╭─ RECORDS TO USE
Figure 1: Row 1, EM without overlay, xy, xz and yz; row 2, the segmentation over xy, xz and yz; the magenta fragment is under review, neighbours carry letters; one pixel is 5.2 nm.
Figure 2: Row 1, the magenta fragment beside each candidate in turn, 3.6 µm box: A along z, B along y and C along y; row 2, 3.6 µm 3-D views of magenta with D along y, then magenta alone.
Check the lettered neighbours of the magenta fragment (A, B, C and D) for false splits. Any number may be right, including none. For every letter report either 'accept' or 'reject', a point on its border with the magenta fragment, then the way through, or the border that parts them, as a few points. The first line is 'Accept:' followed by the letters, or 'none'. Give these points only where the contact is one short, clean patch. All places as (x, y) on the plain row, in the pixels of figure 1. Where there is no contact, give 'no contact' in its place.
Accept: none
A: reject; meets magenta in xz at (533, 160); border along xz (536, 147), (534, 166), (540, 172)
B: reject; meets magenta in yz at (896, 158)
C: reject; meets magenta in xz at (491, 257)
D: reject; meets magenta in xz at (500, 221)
╰─
╭─ RECORDS TO USE
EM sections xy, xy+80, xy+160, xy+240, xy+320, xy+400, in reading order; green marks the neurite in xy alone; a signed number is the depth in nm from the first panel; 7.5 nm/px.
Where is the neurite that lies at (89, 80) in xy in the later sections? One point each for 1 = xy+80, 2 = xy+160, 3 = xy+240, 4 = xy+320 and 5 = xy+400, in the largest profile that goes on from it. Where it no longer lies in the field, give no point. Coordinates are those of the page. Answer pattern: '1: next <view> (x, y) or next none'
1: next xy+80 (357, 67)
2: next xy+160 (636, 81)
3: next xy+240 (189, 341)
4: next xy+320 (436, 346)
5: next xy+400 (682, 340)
╰─
╭─ RECORDS TO USE
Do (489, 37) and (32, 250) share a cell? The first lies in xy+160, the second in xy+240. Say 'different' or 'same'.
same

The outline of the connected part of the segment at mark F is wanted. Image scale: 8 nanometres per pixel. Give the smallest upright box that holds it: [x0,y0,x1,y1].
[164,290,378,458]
╰─
* EXERCISE DETAILS *
Please go through the material and return each line where the word "alone" appears.

* OUTPUT OF THE EXERCISE *
Figure 2: Row 1, the magenta fragment beside each candidate in turn, 3.6 µm box: A along z, B along y and C along y; row 2, 3.6 µm 3-D views of magenta with D along y, then magenta alone.
EM sections xy, xy+80, xy+160, xy+240, xy+320, xy+400, in reading order; green marks the neurite in xy alone; a signed number is the depth in nm from the first panel; 7.5 nm/px.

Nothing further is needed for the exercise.